StepPO: Step-Aligned Policy Optimization for Agentic Reinforcement Learning

Authors: Daoyu Wang, Qingchuan Li, Mingyue Cheng, Jie Ouyang, Shuo Yu, Qi Liu, Enhong Chen

Primary category: cs.CL · all: cs.CL

Matched keywords: large language model, llm, agent, agentic, tool use, reasoning, post-train, rlhf

TL;DR

StepPO argues that Agentic RL for LLMs should move from token-level to step-level MDPs, treating each agent step (not token) as the action unit and doing credit assignment at that granularity. The paper is a position piece with preliminary experiments.

Key Ideas

Token-level MDPs inherited from RLHF/RLVR poorly fit multi-turn agent settings with delayed, sparse rewards and long contexts.
The “step” (a coherent agent decision / tool-use turn) is the proper action abstraction for LLM agents.
Policy optimization and reward propagation should align to step granularity via step-level credit assignment.
Realizing this requires rethinking RL system design (rollout, reward routing, context handling).

Approach

Conceptual reformulation: lift the MDP from token actions to step actions, where a step aggregates the tokens comprising one agent decision (reasoning + action/tool call). Credit assignment then propagates rewards across steps rather than tokens, aligning gradient signal with decision boundaries. The paper also sketches systems requirements (trajectory handling, variable-length context, reward attribution) needed to implement StepPO, but the abstract keeps algorithmic details light.

Experiments

The abstract only mentions “preliminary experiments” providing “initial evidence.” No datasets, baselines, or metrics are specified — this is a position paper, so concrete experimental scaffolding is thin.

Results

No headline numbers disclosed in the abstract; authors claim initial empirical support for the step-level perspective but do not quantify gains here.

Why It Matters

For agent / LLM-infra practitioners building harnesses (Claude Code-style), step-aligned RL could yield cleaner credit assignment, more stable training over long tool-use trajectories, and better decision-level capabilities than token-level PPO/GRPO variants — potentially reshaping post-training stacks for general agents.

Connections to Prior Work

RLHF and RLVR (token-level alignment/reasoning RL) — the baseline paradigm being critiqued.
PPO/GRPO and process-reward models (PRMs) — related attempts at finer-grained credit.
Hierarchical RL and options framework — step-as-action echoes temporally extended actions.
Agent frameworks (ReAct, tool-use agents) that already operate at step granularity operationally but train at token level.

Open Questions

How is a “step” precisely defined and segmented in practice (fixed boundaries vs. learned)?
Concrete StepPO objective: variance, bias, and convergence vs. token-level PPO?
Benchmarks and baselines — does it beat GRPO/RLOO on standard agent suites (SWE-bench, WebArena)?
Reward model design for step-level signals with sparse outcomes.
Scaling behavior: does step-level credit assignment hold up as trajectories grow to hundreds of steps?

Figures

Figure 1: Figure 1 (extracted from PDF)

Figure 2: Figure 2 (extracted from PDF)

Original abstract

General agents have given rise to phenomenal applications such as OpenClaw and Claude Code.

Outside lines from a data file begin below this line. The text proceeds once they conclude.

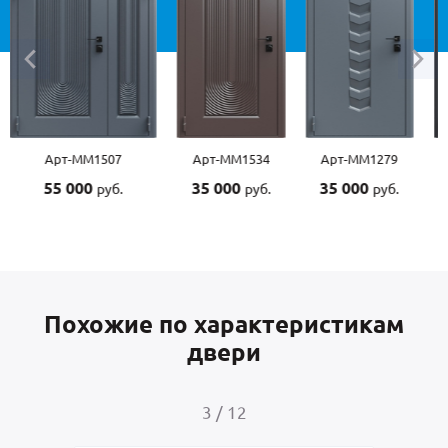
Арт-ММ1534
Арт-ММ1279
Арт-ММ1570
Арт-
35 000
35 000
45 000
45 
руб.
руб.
руб.
Похожие по характеристикам
двери
4
/
12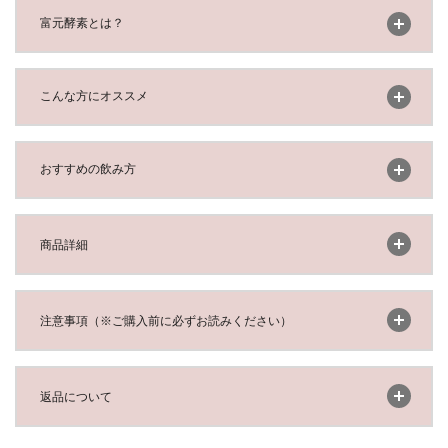
開く
富元酵素とは？
開く
こんな方にオススメ
開く
おすすめの飲み方
開く
商品詳細
開く
注意事項（※ご購入前に必ずお読みください）
開く
返品について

As these agent systems (a.k.a. Harnesses) strive for bolder goals, they demand increasingly stronger agentic capabilities from foundation Large Language Models (LLMs). Agentic Reinforcement Learning (RL) is emerging as a central post-training paradigm for empowering LLMs with these capabilities and is playing an increasingly pivotal role in agent training. Unlike single-turn token-level alignment or reasoning enhancement, as in RLHF and RLVR, Agentic RL targets multi-turn interactive settings, where the goal is to optimize core agentic capabilities such as decision making and tool use while addressing new challenges including delayed and sparse rewards, as well as long and variable context. As a result, the token-centric modeling and optimization paradigm inherited from traditional LLM RL is becoming increasingly inadequate for capturing real LLM agent behavior. In this paper, we present StepPO as a position on step-level Agentic RL. We argue that the conventional token-level Markov Decision Process (MDP) should be advanced to a step-level MDP formulation, and that the step, rather than the token, should be regarded as the proper action representation for LLM agents. We then propose step-level credit assignment as the natural optimization counterpart of this formulation, thereby aligning policy optimization and reward propagation with the granularity of agent decisions. Finally, we discuss the key systems designs required to realize step-level Agentic RL in practice and preliminary experiments provide initial evidence for the effectiveness of this perspective. We hope that the step-aligned, step-level paradigm embodied in StepPO offers the Agentic RL community a useful lens for understanding agent behavior and helps advance LLMs toward stronger general-agent capabilities.